Redação - Veja.com - 19/11/2012

[box-leia]Anualmente, um milhão de bebês prematuros — ou seja, que nascem antes da 37ª semana de gestação — morrem em todo o mundo. Desses óbitos, ao menos 750 mil poderiam ser evitados com intervenções simples e de baixo (ou nenhum) custo, informou nesta sexta-feira (16) a Organização Mundial da Saúde (OMS). Segundo o órgão, são medidas como injeções de esteroides nas gestantes e o incentivo do contato pele a pele entre mãe e criança, hábito que mantém o bebê aquecido e facilita a amamentação. Esses dados foram divulgados pelo órgão por ocasião do Dia Mundial da Prematuridade, que aconteceu nesse sábado (17). 

O nascimento prematuro é a principal causa da morte de bebês em suas quatro primeiras semanas de vida e a segunda causa de morte, depois da pneumonia, em crianças com menos de cinco anos. De acordo com Elizabeth Mason, diretora do Departamento de Saúde Materna, de Recém-nascidos, de Crianças e de Adolescentes da OMS, um nascimento prematuro também por levar a criança a sofrer de "deficiências físicas, neurológicas ou educacionais durante a vida." 

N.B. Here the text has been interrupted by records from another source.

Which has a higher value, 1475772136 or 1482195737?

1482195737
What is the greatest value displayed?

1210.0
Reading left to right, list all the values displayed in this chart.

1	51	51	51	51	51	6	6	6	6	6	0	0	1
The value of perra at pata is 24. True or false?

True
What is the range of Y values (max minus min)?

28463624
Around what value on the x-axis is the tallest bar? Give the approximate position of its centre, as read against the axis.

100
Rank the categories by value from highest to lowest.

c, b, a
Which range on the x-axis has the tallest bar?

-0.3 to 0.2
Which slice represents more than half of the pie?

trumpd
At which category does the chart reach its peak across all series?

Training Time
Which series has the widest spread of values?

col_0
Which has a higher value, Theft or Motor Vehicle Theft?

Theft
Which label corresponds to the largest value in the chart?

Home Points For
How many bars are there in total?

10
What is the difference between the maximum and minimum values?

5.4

Uma em cada dez crianças nasce antes das 37 semanas de gestação. São 15 milhões de nascimentos prematuros todos os anos no mundo, dentre os quais mais de 60% acontecem na África e no Sul da Ásia e apenas 9% ocorrem nos países mais ricos, segundo a OMS. Apesar disso, o Brasil e os Estados Unidos estão entre os dez países com mais casos de partos prematuros no mundo, em números absolutos 

INTERVENÇÕES DE BAIXO CUSTO
Em nota divulgada no site oficial, a OMS listou três intervenções de baixo custo que não são frequentemente aplicadas, mas são capazes de garantir a saúde do bebê prematuro. A primeira delas são as injeções de esteroides que, quando dadas às gestantes durante o trabalho de parto prematuro, ajudam a acelerar o desenvolvimento dos pulmões dos bebês e evitar que eles sofram de insuficiência respiratória ao nascer. De acordo com o órgão, cada injeção custa um dólar nos Estados Unidos. 

Outra intervenção citada pela OMS é a técnica que permite que a mãe carregue o seu bebê junto a seu peito, com o contato pele a pele, a fim de manter a criança aquecida e facilitar a amamentação. "Manter bebês prematuros aquecidos é especialmente importante porque os seus corpos, pequenos, perdem calor rapidamente, tornando-os altamente vulneráveis a infecções, doenças e morte", informou o órgão. A terceira medida é o uso de antibióticos básicos para tratar infecções no bebê, como a amoxicilina para pneumonia, por exemplo.